As I neared the end of my college career in Silicon Valley, I saw classmate after classmate gain highly competitive internships at Apple, Adobe or LinkedIn, and then saw those internships turn into jobs and seeing those jobs equate to six-figure salaries. It gave me a warped view of money and how much I "should" be making to be "successful." It didn't seem fair that someone sitting behind a computer made exponentially more at 21 years old than a seasoned schoolteacher.

Already knowing about the opportunity to participate in a service year — which in my mind was an exact 180-degree change from the "evil" tech industry — and knowing that I could have the opportunity to serve in myriad places, I wanted to get as far away as possible from the tech bubble. I romanticized New York City, as many people do, as a city full of hard-working artistic types like myself, pursuing their passions.

Well, here I am in New York doing just that, and it took fewer than two months for me to realize the wildly narrow hole through which I was viewing the tech industry. What I once viewed as luxury products that improve the lives of those who already have ample resources — rather than uplifting those without them — I now view differently. I now see the necessity of these innovations for all types of people.

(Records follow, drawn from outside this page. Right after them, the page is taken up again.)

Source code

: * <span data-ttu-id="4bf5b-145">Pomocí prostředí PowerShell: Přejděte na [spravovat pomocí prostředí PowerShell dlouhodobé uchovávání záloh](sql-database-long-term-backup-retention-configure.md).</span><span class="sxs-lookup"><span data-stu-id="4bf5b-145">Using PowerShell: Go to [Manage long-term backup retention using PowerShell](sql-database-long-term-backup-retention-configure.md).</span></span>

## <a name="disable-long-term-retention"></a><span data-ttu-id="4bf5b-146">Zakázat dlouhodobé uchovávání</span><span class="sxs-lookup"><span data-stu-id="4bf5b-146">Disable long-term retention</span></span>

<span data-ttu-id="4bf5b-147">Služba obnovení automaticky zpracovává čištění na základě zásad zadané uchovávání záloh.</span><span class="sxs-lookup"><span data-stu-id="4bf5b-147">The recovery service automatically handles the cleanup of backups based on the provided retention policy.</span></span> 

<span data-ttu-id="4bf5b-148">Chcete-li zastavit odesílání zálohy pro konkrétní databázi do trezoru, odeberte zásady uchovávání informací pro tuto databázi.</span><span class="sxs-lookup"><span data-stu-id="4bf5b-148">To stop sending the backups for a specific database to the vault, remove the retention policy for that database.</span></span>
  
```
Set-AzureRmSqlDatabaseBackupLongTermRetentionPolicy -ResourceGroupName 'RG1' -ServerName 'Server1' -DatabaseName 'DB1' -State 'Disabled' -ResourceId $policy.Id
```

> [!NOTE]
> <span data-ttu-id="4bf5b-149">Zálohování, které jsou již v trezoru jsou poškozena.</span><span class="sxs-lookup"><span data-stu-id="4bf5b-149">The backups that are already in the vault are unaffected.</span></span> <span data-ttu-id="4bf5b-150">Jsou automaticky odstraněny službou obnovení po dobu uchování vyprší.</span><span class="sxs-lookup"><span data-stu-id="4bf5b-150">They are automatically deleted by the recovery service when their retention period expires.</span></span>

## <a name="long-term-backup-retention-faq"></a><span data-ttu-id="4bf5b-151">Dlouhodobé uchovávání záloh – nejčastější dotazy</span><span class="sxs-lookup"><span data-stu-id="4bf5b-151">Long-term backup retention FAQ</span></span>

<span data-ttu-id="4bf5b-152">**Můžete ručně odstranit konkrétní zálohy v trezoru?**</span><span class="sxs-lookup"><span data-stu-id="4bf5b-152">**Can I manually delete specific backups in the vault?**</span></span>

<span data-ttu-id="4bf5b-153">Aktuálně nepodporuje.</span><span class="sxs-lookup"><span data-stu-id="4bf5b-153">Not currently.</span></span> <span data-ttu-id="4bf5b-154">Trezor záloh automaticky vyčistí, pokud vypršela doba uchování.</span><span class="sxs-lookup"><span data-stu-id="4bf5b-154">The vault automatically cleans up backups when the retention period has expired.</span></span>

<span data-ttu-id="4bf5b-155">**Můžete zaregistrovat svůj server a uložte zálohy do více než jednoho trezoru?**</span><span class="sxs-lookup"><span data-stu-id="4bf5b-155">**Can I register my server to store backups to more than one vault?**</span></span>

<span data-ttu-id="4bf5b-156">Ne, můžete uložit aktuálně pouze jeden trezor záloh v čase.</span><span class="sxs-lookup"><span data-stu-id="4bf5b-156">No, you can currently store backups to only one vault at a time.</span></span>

There are many daily tasks we complete at the group home where I volunteer and I'd say we do 90 percent of them the old-fashioned way. We keep 13 teenage girls' schedules straight with no Google calendar; track the girls' different moods and behaviors daily with no tracking app; calculate their spending and saving with no automatic algorithms; and communicate all this information between the residential life team, administrative team, the social services, health and finance teams without using Slack, a collaborative communication tool.

I almost immediately saw how crucial and helpful innovative technological products could be to the lives of people in need of services. Just to paint the picture clearly, we track everything with paper and pen. Everything. There are upward of 90 different binders in our one staff office alone, with countless different elements that need tracking.

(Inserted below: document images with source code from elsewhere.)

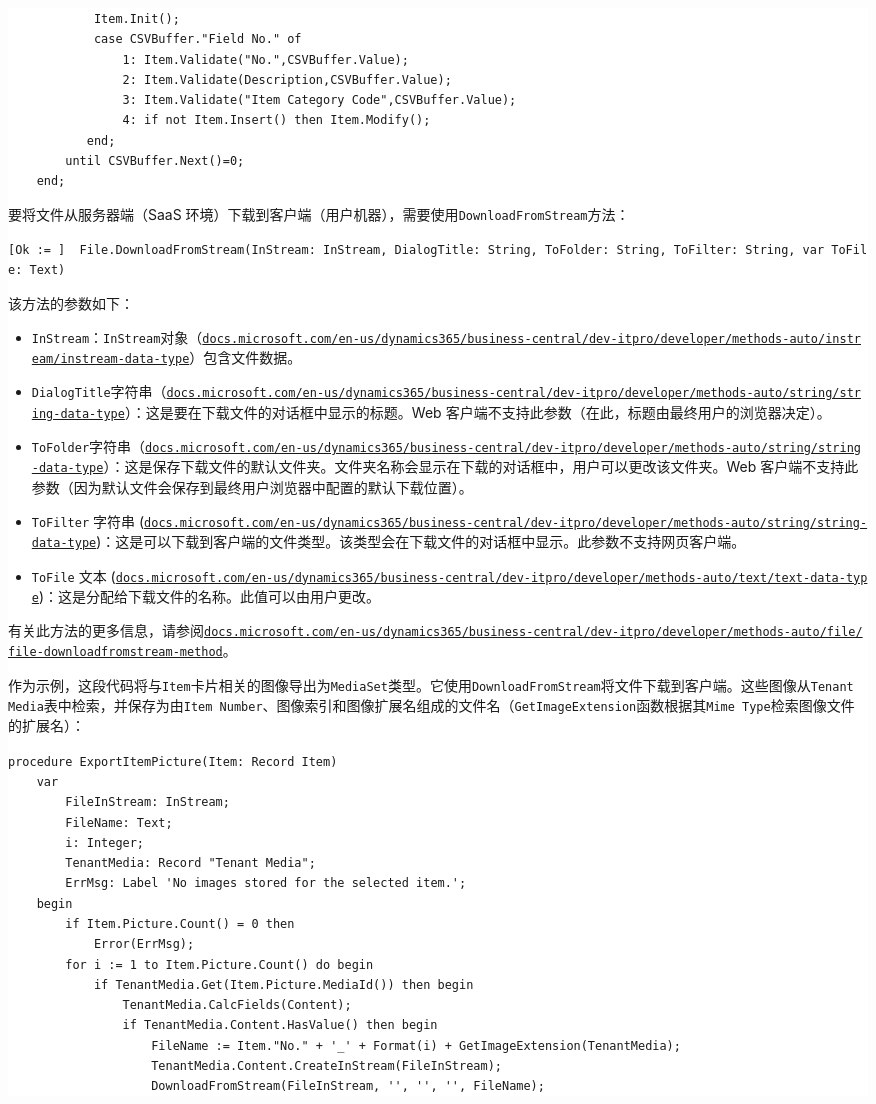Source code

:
 ```
            Item.Init();
            case CSVBuffer."Field No." of
                1: Item.Validate("No.",CSVBuffer.Value);
                2: Item.Validate(Description,CSVBuffer.Value);
                3: Item.Validate("Item Category Code",CSVBuffer.Value);
                4: if not Item.Insert() then Item.Modify();
           end;
        until CSVBuffer.Next()=0;
    end;
```

要将文件从服务器端（SaaS 环境）下载到客户端（用户机器），需要使用`DownloadFromStream`方法：

```
[Ok := ]  File.DownloadFromStream(InStream: InStream, DialogTitle: String, ToFolder: String, ToFilter: String, var ToFile: Text)
```

该方法的参数如下：

+   `InStream`：`InStream`对象（[`docs.microsoft.com/en-us/dynamics365/business-central/dev-itpro/developer/methods-auto/instream/instream-data-type`](https://docs.microsoft.com/en-us/dynamics365/business-central/dev-itpro/developer/methods-auto/instream/instream-data-type)）包含文件数据。

+   `DialogTitle`字符串（[`docs.microsoft.com/en-us/dynamics365/business-central/dev-itpro/developer/methods-auto/string/string-data-type`](https://docs.microsoft.com/en-us/dynamics365/business-central/dev-itpro/developer/methods-auto/string/string-data-type)）：这是要在下载文件的对话框中显示的标题。Web 客户端不支持此参数（在此，标题由最终用户的浏览器决定）。

+   `ToFolder`字符串（[`docs.microsoft.com/en-us/dynamics365/business-central/dev-itpro/developer/methods-auto/string/string-data-type`](https://docs.microsoft.com/en-us/dynamics365/business-central/dev-itpro/developer/methods-auto/string/string-data-type)）：这是保存下载文件的默认文件夹。文件夹名称会显示在下载的对话框中，用户可以更改该文件夹。Web 客户端不支持此参数（因为默认文件会保存到最终用户浏览器中配置的默认下载位置）。

+   `ToFilter` 字符串 ([`docs.microsoft.com/en-us/dynamics365/business-central/dev-itpro/developer/methods-auto/string/string-data-type`](https://docs.microsoft.com/en-us/dynamics365/business-central/dev-itpro/developer/methods-auto/string/string-data-type))：这是可以下载到客户端的文件类型。该类型会在下载文件的对话框中显示。此参数不支持网页客户端。

+   `ToFile` 文本 ([`docs.microsoft.com/en-us/dynamics365/business-central/dev-itpro/developer/methods-auto/text/text-data-type`](https://docs.microsoft.com/en-us/dynamics365/business-central/dev-itpro/developer/methods-auto/text/text-data-type))：这是分配给下载文件的名称。此值可以由用户更改。

有关此方法的更多信息，请参阅[`docs.microsoft.com/en-us/dynamics365/business-central/dev-itpro/developer/methods-auto/file/file-downloadfromstream-method`](https://docs.microsoft.com/en-us/dynamics365/business-central/dev-itpro/developer/methods-auto/file/file-downloadfromstream-method)。

作为示例，这段代码将与`Item`卡片相关的图像导出为`MediaSet`类型。它使用`DownloadFromStream`将文件下载到客户端。这些图像从`Tenant Media`表中检索，并保存为由`Item Number`、图像索引和图像扩展名组成的文件名（`GetImageExtension`函数根据其`Mime Type`检索图像文件的扩展名）：

```
procedure ExportItemPicture(Item: Record Item)
    var
        FileInStream: InStream;
        FileName: Text;
        i: Integer;
        TenantMedia: Record "Tenant Media";
        ErrMsg: Label 'No images stored for the selected item.';
    begin
        if Item.Picture.Count() = 0 then
            Error(ErrMsg);
        for i := 1 to Item.Picture.Count() do begin
            if TenantMedia.Get(Item.Picture.MediaId()) then begin
                TenantMedia.CalcFields(Content);
                if TenantMedia.Content.HasValue() then begin
                    FileName := Item."No." + '_' + Format(i) + GetImageExtension(TenantMedia);
                    TenantMedia.Content.CreateInStream(FileInStream);
                    DownloadFromStream(FileInStream, '', '', '', FileName);
```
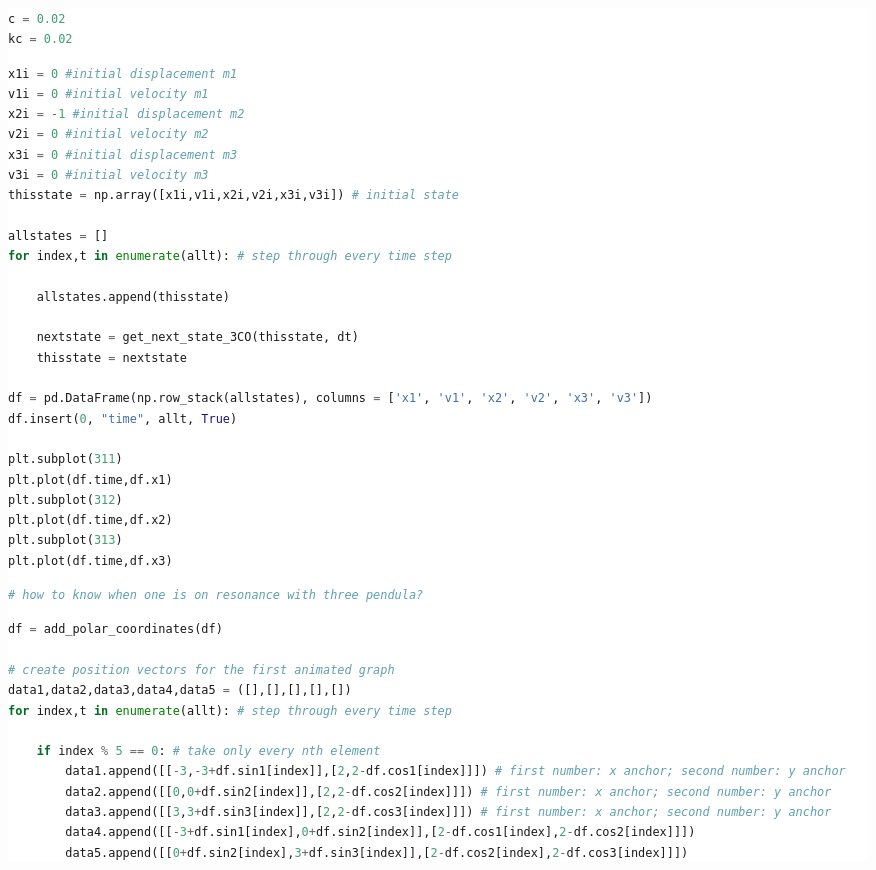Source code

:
 ```python id="71BSFXRx0wN2"
c = 0.02
kc = 0.02
```

```python id="zErMJHAI0wN2"

```

```python id="l8AyuwhQ0wN2" outputId="6eb21726-c90e-4c8f-c9b2-3406a26208c3"
x1i = 0 #initial displacement m1
v1i = 0 #initial velocity m1
x2i = -1 #initial displacement m2
v2i = 0 #initial velocity m2
x3i = 0 #initial displacement m3
v3i = 0 #initial velocity m3
thisstate = np.array([x1i,v1i,x2i,v2i,x3i,v3i]) # initial state

allstates = []
for index,t in enumerate(allt): # step through every time step

    allstates.append(thisstate)

    nextstate = get_next_state_3CO(thisstate, dt)
    thisstate = nextstate

df = pd.DataFrame(np.row_stack(allstates), columns = ['x1', 'v1', 'x2', 'v2', 'x3', 'v3'])
df.insert(0, "time", allt, True)

plt.subplot(311)
plt.plot(df.time,df.x1)
plt.subplot(312)
plt.plot(df.time,df.x2)
plt.subplot(313)
plt.plot(df.time,df.x3)
```

```python id="omZ_ISss0wN2"
# how to know when one is on resonance with three pendula?
```

```python id="w9ozPKGB0wN2"
df = add_polar_coordinates(df)

# create position vectors for the first animated graph
data1,data2,data3,data4,data5 = ([],[],[],[],[])
for index,t in enumerate(allt): # step through every time step

    if index % 5 == 0: # take only every nth element
        data1.append([[-3,-3+df.sin1[index]],[2,2-df.cos1[index]]]) # first number: x anchor; second number: y anchor
        data2.append([[0,0+df.sin2[index]],[2,2-df.cos2[index]]]) # first number: x anchor; second number: y anchor
        data3.append([[3,3+df.sin3[index]],[2,2-df.cos3[index]]]) # first number: x anchor; second number: y anchor
        data4.append([[-3+df.sin1[index],0+df.sin2[index]],[2-df.cos1[index],2-df.cos2[index]]])
        data5.append([[0+df.sin2[index],3+df.sin3[index]],[2-df.cos2[index],2-df.cos3[index]]])
```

Having an electronic database to hold all the complex data gathered in a single client's case over the course of a two-year stay would be an incredible improvement in efficiency and sustainability. If we could use a service like Google Calendar to monitor each girl's individual schedule, rather than trying to juggle all of them by memory, we could increase organization, productivity and headspace.

It is vital that the wide breadth of professionals in the building communicate with each other in order to give the girls the best care possible, so implementing a communication tool like Slack could radically improve the way staff is able to communicate with each other. Making our daily tasks more streamlined, efficient and organized with the help of technology would ultimately free up more time and energy to dedicate to our girls, which is why we are all there to begin with.

There must be a variety of factors as to why the latest and greatest technological advancements have not yet made it to our worksite — the first, and probably most important, being money. As a nonprofit agency, I would assume we don't have the funds to implement these technologies. But we are arguably the ones who need them most. Using outdated methods often takes time away from the clients we are all here to serve.

It didn't take a long time for me to see the link to the benefits of technology in almost everything we do in social services. I feel grateful to have walked both paths: the "tech-savvy" path and the one that may be behind the times, because it has showed me firsthand how much the bridge between the two matters.

Among many things in my service year so far, this is a drastic and radical realization for me. I will absolutely use this new perspective for the basis the rest of my career — whether that career stays the nonprofit/social work course or veers into tech, or meets on a bridge somewhere in the middle.

[Sarabella Muise is a Good Shepherd Volunteer at a therapeutic residence for adolescent girls in New York City.]